Ahí nació una biografía que en palabras de Gabriel Salazar, uno de los presentadores la semana pasada, “no es literaria, romántica, ensayística ni hecha para ensalzar o hundir a alguien”, sino que es propiamente historiográfica (aunque su autora no sea historiadora). Un libro que sortea airoso los peligros que constataba Oleg Khlevniuk en su reciente estudio de Stalin: privilegiar el contexto, perdiendo el alma del biografiado, o bien hacer todo lo contrario.

¿Qué hacer con Svetlana Alilúyeva, entonces? En parte, aunque tomando los debidos recaudos, atender a sus propias palabras. Como cuando declaró que “siempre seré la prisionera política del nombre de mi padre”. Su voz, su testimonio, sus escritos, han sido en efecto una fuente para seguir sus pasos y, ocasionalmente, para desorientarse. Formada en literatura rusa, en su primer libro había nostalgia y lirismo (Veinte cartas a un amigo, 1967, memorias que fueron sacadas en secreto desde la URSS). Su obra siguiente (Only one year, 1969) fue un encargo millonario cuyo editor estaba menos interesado en los sentimientos y pellejerías de su autora que en lo que ésta pudiera decir de Stalin. “Los estadounidenses le estaban pidiendo que hiciera comentarios políticos sobre su padre”, plantea Sullivan. “El libro es bueno, pero se sienten en él la censura y la autocensura”.

Y así como no hay que descansar exclusivamente en sus palabras, tampoco cabe desdeñarlas como guía. El ejercicio de asomarse a sus cartas de infancias y juventud, algunas de ellas dirigidas a su “querido papochka”, permiten por ejemplo conocer a una chiquilla respetuosa del padre y ansiosa de verlo más seguido.

Ahora, si bien en años posteriores buscaría exculpar parcialmente a Stalin de los crímenes de su régimen (incluidos los del “Gran Terror” de 1937-38), la biografía de Sullivan da cuenta de un desencanto progresivo.

Porque parece ser cierto que papochka finalmente le hizo caso tras pedirle que perdonara al padre de una compañera de colegio que había caído en desgracia. Pero también lo es que hizo poco y nada para salvar de la muerte o del gulag a miembros de su propia familia. Y Svetlana, por su parte, no perdonaría ni a papá ni a los suyos que no le hubiesen dicho que su madre, muerta cuando la pequeña tenía cinco años, no fue víctima de la tuberculosis, sino que se quitó la vida.

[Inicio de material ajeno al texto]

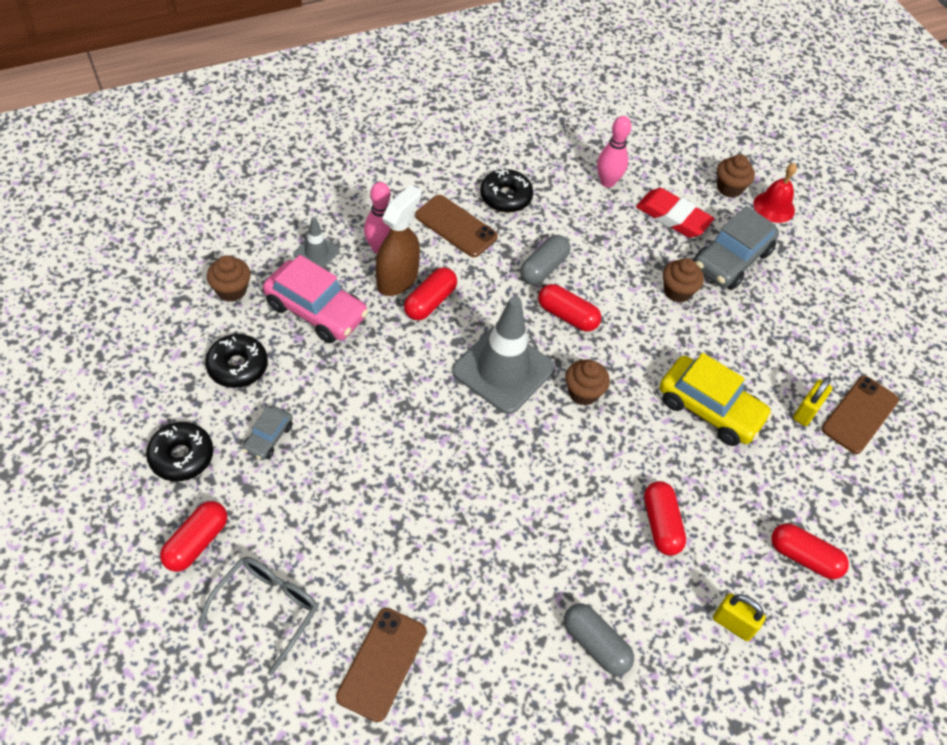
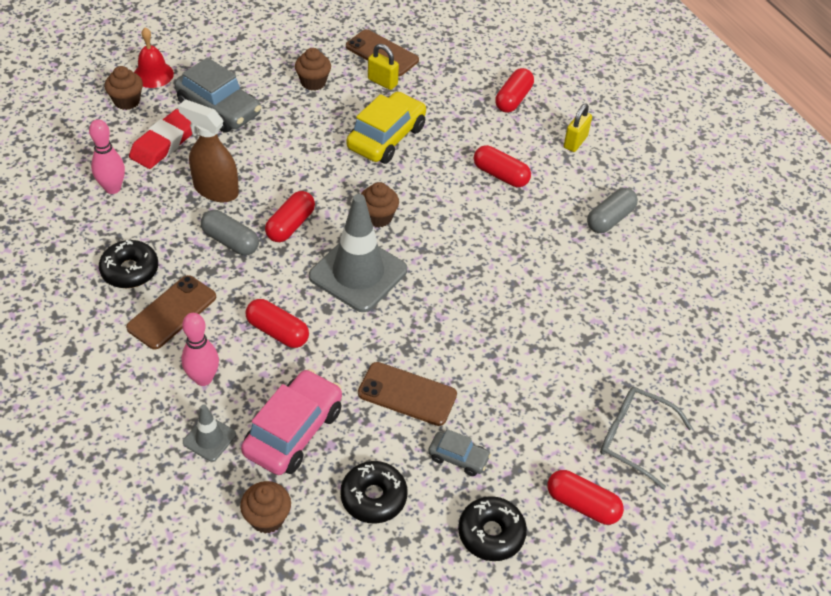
camera: 90 degrees left, 5 degrees down
brown phone [336,608,426,722] -> brown phone moved to [358,362,457,426]
brown spray bottle [376,185,421,296] -> brown spray bottle moved to [178,99,239,202]
red capsule [644,481,686,556] -> red capsule turned 45 degrees clockwise [474,145,531,187]
brown cupcake [663,258,704,303] -> brown cupcake moved to [295,48,331,91]

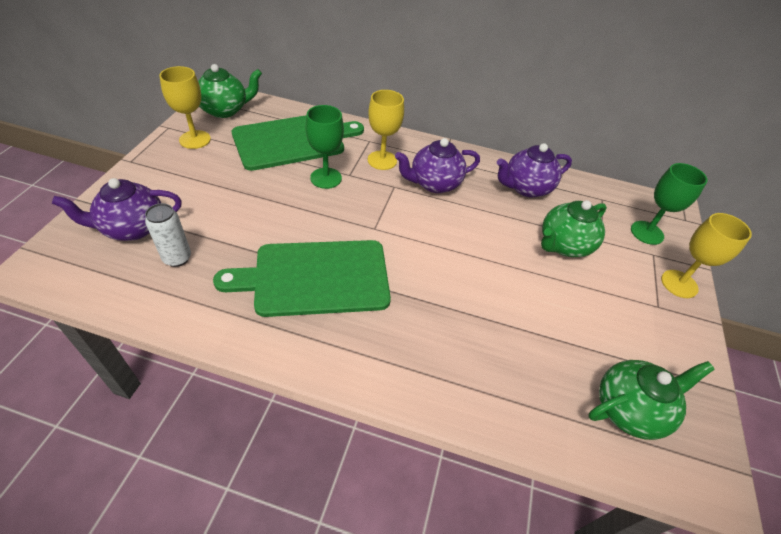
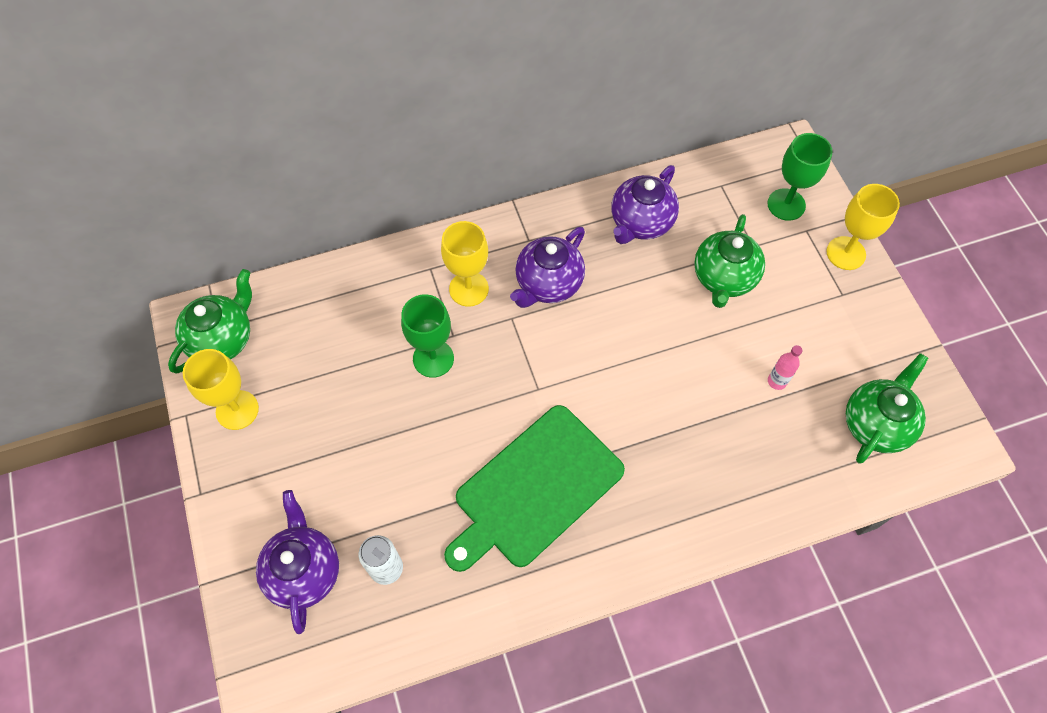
camera: 30 degrees left, 15 degrees up
purple teapot [52,178,182,241] -> purple teapot turned 135 degrees clockwise [256,490,339,634]
green cutting board [232,115,364,171] -> none
none -> pink bottle [768,345,802,390]

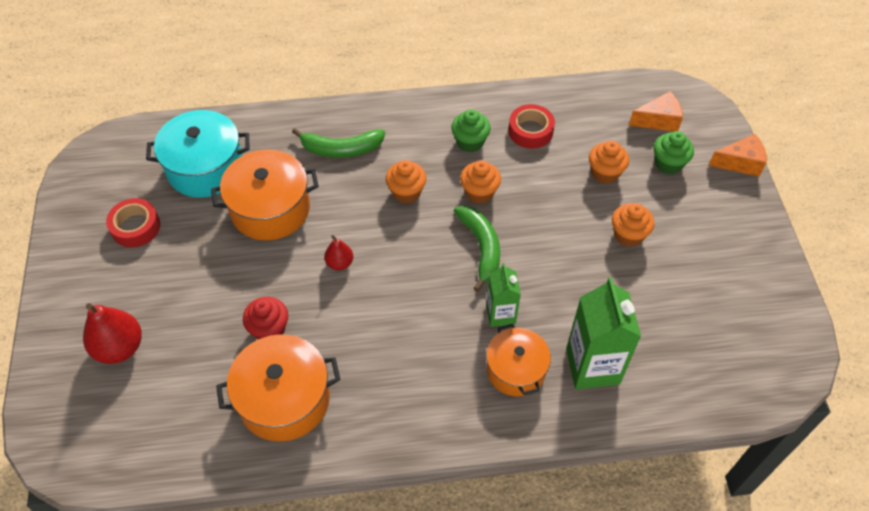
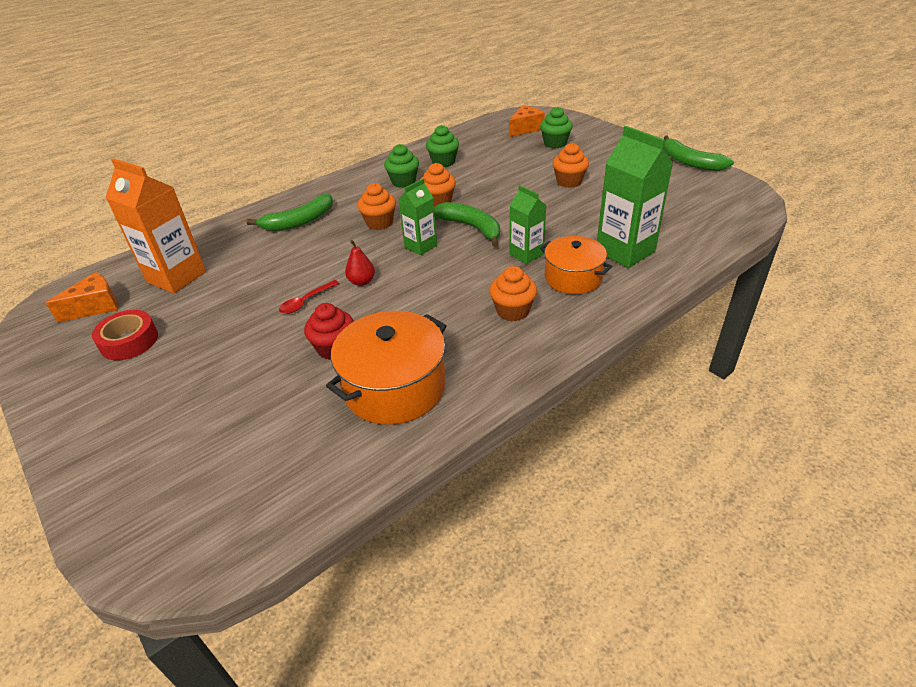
camera: 30 degrees left, 15 degrees down
red pear [83,303,142,364] -> none
turquoise pot [146,110,250,198] -> orange carton [106,158,206,294]
orange pot [211,149,319,241] -> none
red tape [508,104,555,149] -> green cupcake [426,125,459,167]
orange cupcake [589,141,629,184] -> orange cupcake moved to [489,266,537,322]
orange cheese [709,134,767,177] -> orange cheese moved to [45,272,118,323]
none -> red spoon [279,280,339,314]
none -> green carton [398,178,437,256]
none -> green banana [664,135,734,171]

Poco hay de predecible en esta mujer que, tras su célebre huida, fijó residencia en más de 30 lugares. Una literata políglota que en la segunda mitad de su existencia se comunicó casi exclusivamente en inglés y que nunca entendió el valor del dinero. Que gastó, generosamente y en poco tiempo, la cifra millonaria que le adelantaron por Only one year, y que en 1987, con los bolsillos vacíos, pidió plata por correo a sus conocidos en circunstancias que, como afirma Sullivan, “en EEUU no le pides dinero a la gente”.

La misma mujer que atribuyó la crueldad de su padre a su formación religiosa, fue de tomar decisiones osadas y repentinas, para bien y para mal (no de casualidad, uno de sus relatos favoritos fue El jugador, de Fedor Dostoievski, autor a su vez prohibido por Stalin). Y si bien historiadores como Robert Tucker han subrayado cierta semejanza con la figura paterna, para su biógrafa es “sorprendente” lo poco que se parecían.

Dicho eso, la sensación de vivir a la sombra del progenitor no tuvo vuelta para ella y se extendió hasta su último minuto de vida, en un asilo de Wisconsin. Por eso, resulta tan conmovedora una afirmación de la biografiada que el libro rescata tempranamente: “Uno no puede lamentar su destino, aunque yo lamento que mi madre no se haya casado con un carpintero”.